__WHAT YOU NEED TO DO__:
When you find the line with "hun natuurlijke karakter, waarbij" among the records below, reproduce it and each line after it exactly, ending with the line with "Mix oude bouwmaterialen met moderne".

__PROVIDED MATERIAL__:
***

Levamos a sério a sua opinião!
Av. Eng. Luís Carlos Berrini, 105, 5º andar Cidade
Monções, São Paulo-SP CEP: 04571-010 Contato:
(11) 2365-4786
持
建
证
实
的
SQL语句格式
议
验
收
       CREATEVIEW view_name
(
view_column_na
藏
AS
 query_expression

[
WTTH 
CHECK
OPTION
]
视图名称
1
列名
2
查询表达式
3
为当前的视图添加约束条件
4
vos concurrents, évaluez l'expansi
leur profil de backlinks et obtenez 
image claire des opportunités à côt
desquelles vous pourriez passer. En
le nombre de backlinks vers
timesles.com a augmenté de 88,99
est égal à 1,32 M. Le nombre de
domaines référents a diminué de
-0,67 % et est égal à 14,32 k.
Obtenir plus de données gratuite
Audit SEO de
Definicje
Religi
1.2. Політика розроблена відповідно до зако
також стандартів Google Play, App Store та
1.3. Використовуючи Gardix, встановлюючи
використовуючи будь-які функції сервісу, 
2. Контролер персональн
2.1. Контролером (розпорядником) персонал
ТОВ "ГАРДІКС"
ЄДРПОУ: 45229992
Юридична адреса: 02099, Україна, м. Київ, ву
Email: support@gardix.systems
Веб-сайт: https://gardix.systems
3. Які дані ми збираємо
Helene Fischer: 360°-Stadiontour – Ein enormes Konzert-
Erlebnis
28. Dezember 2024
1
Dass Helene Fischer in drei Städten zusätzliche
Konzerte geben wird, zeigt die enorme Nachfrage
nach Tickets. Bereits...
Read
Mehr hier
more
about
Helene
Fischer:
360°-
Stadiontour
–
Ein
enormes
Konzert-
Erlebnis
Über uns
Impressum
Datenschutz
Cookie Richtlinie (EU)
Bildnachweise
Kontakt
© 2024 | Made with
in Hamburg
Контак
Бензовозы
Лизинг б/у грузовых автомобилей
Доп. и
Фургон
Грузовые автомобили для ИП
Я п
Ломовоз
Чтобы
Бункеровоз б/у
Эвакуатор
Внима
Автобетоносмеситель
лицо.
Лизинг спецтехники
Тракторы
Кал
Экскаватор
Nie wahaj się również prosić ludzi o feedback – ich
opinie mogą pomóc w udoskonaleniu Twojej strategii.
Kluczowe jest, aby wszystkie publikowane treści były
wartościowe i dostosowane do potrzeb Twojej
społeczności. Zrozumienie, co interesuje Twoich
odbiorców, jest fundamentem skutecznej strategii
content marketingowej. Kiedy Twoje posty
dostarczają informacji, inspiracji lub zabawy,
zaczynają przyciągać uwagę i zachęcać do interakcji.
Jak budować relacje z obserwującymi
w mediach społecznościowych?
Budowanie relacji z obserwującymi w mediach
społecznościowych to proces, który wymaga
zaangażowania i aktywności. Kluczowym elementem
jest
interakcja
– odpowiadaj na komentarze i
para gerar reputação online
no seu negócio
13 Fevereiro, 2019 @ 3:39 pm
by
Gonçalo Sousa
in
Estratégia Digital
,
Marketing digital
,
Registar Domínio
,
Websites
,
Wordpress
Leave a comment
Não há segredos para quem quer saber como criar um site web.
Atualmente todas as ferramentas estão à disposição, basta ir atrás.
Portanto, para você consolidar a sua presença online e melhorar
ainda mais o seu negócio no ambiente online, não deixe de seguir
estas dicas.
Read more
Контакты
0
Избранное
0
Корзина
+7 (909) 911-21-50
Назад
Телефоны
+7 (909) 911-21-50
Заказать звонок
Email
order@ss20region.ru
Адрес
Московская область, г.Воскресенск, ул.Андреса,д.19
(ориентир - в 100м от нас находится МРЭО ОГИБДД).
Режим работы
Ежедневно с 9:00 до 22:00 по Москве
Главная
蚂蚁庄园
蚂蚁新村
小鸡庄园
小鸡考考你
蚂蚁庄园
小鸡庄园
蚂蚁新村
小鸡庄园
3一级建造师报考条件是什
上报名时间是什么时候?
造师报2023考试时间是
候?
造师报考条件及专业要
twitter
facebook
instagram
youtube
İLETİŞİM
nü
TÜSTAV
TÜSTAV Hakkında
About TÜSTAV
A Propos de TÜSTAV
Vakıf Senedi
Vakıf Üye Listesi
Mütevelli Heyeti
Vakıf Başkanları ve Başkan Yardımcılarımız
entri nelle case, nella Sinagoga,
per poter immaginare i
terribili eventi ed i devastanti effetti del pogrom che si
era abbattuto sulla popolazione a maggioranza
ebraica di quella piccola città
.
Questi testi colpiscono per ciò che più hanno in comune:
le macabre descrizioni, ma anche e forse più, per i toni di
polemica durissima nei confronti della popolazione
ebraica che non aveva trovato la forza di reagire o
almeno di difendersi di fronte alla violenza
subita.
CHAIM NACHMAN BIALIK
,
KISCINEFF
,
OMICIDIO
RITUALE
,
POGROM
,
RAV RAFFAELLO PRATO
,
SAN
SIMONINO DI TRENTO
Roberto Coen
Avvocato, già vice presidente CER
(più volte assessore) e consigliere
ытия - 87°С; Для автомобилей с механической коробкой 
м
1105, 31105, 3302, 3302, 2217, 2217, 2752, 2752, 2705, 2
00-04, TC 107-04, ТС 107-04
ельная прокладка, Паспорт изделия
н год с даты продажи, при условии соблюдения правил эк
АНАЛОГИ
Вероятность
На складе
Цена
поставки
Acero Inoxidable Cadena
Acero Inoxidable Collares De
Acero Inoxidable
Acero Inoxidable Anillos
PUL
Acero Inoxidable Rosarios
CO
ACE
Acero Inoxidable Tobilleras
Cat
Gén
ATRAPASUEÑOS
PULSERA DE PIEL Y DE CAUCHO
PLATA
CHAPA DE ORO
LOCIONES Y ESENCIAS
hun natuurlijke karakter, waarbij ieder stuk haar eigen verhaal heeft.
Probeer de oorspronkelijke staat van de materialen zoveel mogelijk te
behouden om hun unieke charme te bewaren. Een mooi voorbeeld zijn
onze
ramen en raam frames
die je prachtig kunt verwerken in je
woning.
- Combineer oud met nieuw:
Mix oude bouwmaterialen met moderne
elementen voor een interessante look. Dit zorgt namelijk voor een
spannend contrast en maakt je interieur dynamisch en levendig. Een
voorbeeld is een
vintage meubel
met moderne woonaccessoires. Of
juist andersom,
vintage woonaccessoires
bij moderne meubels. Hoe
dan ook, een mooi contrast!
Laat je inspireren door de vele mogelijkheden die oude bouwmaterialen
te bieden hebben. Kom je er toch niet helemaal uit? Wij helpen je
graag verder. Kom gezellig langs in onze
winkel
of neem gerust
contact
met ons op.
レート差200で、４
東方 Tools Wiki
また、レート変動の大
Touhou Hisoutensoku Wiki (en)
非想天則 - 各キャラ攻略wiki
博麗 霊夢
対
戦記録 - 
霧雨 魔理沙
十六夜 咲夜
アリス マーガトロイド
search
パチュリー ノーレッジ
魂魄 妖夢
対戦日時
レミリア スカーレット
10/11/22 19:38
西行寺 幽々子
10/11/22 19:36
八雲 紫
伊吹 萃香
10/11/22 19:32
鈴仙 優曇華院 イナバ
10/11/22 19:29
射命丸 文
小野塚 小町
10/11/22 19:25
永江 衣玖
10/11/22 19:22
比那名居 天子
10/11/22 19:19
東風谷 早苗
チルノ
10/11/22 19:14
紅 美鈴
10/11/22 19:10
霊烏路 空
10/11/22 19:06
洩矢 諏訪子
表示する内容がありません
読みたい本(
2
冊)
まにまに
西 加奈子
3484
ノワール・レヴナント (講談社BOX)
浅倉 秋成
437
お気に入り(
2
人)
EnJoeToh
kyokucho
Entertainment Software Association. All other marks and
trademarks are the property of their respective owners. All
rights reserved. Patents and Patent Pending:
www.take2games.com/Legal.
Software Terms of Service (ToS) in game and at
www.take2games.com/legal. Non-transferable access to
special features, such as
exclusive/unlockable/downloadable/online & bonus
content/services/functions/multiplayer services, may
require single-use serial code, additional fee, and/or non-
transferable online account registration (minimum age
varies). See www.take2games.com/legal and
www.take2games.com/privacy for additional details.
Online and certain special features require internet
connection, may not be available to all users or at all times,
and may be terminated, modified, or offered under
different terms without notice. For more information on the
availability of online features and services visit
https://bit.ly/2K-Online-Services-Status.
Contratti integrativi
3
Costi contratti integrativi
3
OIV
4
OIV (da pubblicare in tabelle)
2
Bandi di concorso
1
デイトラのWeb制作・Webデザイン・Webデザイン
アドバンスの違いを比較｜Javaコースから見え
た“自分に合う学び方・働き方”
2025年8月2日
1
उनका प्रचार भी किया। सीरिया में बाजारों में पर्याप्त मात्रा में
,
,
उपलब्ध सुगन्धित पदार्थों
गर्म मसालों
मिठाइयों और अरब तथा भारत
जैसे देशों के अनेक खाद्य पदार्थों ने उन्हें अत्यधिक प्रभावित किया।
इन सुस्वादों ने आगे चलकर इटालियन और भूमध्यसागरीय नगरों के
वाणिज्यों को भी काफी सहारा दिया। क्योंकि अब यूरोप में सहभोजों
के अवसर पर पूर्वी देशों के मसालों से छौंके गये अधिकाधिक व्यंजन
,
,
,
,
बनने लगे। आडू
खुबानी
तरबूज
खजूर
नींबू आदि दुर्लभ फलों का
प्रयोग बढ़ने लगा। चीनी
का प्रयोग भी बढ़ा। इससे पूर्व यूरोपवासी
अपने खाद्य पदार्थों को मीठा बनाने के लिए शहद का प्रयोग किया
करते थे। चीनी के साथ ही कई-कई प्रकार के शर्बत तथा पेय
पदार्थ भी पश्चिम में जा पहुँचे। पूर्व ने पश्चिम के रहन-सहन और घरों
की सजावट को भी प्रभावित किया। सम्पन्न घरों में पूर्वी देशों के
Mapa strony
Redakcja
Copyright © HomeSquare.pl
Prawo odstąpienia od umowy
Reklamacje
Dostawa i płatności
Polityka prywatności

***

__RESULT OF THIS EXERCISE__:
hun natuurlijke karakter, waarbij ieder stuk haar eigen verhaal heeft.
Probeer de oorspronkelijke staat van de materialen zoveel mogelijk te
behouden om hun unieke charme te bewaren. Een mooi voorbeeld zijn
onze
ramen en raam frames
die je prachtig kunt verwerken in je
woning.
- Combineer oud met nieuw:
Mix oude bouwmaterialen met moderne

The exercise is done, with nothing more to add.